Cannot index decimal values from CSV


I'm using SOLR 6.6.2 and im trying to update a core with a CSV file of vehicle data.

Each column of data consists of various datatypes such as ints, string, dates and decimal values.

The problem is with the decimal values. I have to update them to zero decimal places otherwise i get the following error:

PS C:\solr-6.6.2\example\exampledocs> java -Dtype=text/csv -Dc="vehicles" -jar post.jar vehicles.csv

using content-type text/csv... POSTing file vehicles.csv to [base] SimplePostTool: WARNING: Solr returned an error #400 (Bad Request) for url: http://localhost:8983/solr/vehicles/update SimplePostTool: WARNING: Response: 400124org.apache.solr.common.SolrExceptionjava.lang.NumberFormatExceptionERROR: [doc=d90354e7-3d73-4718-aeb5-80b0ce8fccf9] Error adding field 'Price'='7950.01' msg=For input string: "7950.01"400 SimplePostTool: WARNING: IOException while reading response: java.io.IOException: Server returned HTTP response code: 400 for URL: http://localhost:8983/solr/vehicles/update 1 files indexed. COMMITting Solr index changes to http://localhost:8983/solr/vehicles/update... Time spent: 0:00:01.363> SimplePostTool version 5.0.0 Posting files to [base] url http://localhost:8983/solr/vehicles/update

What isn't helping is that im learning from the SOLR pluralsight videos which are using SOLR version 4 which uses the schema.xml to define the fields, but it appears this is deprecated in version 6 and from what I read there should be no need to modify a schema.


Solution

  • There still is a schema - and you should create / edit it explicitly to match your values.

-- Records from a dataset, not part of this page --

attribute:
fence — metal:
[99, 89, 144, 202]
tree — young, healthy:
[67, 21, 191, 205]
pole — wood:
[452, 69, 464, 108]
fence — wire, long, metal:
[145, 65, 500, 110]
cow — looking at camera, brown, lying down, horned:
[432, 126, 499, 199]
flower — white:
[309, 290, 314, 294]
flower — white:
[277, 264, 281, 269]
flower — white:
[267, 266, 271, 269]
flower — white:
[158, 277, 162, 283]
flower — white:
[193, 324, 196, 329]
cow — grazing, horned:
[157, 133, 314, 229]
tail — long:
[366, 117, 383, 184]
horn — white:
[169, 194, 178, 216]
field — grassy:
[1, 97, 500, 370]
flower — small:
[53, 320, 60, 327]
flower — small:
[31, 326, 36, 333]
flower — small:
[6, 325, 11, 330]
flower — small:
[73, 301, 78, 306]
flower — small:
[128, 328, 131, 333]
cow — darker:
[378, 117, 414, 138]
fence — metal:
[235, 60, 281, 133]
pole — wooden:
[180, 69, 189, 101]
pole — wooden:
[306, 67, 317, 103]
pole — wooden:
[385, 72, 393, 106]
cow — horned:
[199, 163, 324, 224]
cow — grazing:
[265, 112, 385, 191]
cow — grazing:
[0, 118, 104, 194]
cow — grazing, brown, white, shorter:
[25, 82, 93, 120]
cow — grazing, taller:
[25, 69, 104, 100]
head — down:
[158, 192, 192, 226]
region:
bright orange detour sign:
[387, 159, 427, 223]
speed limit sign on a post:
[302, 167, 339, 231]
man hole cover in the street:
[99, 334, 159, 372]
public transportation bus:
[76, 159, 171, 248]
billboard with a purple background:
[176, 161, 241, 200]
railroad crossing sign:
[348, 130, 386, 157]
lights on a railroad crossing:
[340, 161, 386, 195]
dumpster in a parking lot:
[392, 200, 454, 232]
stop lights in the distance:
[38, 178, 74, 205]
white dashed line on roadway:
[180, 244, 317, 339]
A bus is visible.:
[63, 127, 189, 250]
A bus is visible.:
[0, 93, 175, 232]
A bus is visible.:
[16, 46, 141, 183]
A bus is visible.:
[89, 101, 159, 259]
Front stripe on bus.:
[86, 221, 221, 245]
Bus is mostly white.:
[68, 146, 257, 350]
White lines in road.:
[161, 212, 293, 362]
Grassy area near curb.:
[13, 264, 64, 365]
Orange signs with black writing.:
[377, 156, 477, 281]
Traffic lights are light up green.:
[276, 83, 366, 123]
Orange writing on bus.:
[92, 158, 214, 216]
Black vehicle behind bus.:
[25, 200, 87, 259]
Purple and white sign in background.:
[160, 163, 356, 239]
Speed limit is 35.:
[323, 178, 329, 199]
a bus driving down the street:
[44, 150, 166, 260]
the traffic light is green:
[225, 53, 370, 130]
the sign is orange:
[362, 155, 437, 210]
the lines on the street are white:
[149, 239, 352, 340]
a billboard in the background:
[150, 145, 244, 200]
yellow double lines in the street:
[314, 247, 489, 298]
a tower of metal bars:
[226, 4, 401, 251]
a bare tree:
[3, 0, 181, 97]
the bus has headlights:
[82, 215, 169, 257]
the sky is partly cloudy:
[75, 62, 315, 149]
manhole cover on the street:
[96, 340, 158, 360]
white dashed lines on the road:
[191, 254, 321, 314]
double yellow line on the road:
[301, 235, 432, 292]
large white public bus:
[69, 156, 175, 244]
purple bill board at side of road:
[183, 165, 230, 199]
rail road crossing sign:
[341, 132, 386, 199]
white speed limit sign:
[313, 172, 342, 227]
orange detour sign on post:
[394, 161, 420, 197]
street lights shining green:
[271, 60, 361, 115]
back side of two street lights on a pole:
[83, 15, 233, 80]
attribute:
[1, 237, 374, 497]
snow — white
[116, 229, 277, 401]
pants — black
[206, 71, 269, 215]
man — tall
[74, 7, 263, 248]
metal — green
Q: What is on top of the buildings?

    When you're running in the schemaless mode, a guess is made when the first value for a field is encountered. This guess seems to be wrong for your dataset - i.e., the first value isn't considered a decimal number for some reason. You can see which type Solr guessed for your column under the schema browser in the Admin interface.

    The best solution is to create an explicit schema - so you're sure that your columns are matched to a specific type.

    You can edit the schema directly in the Admin interface, use the Schema API, or modify the schema.xml file as in previous versions.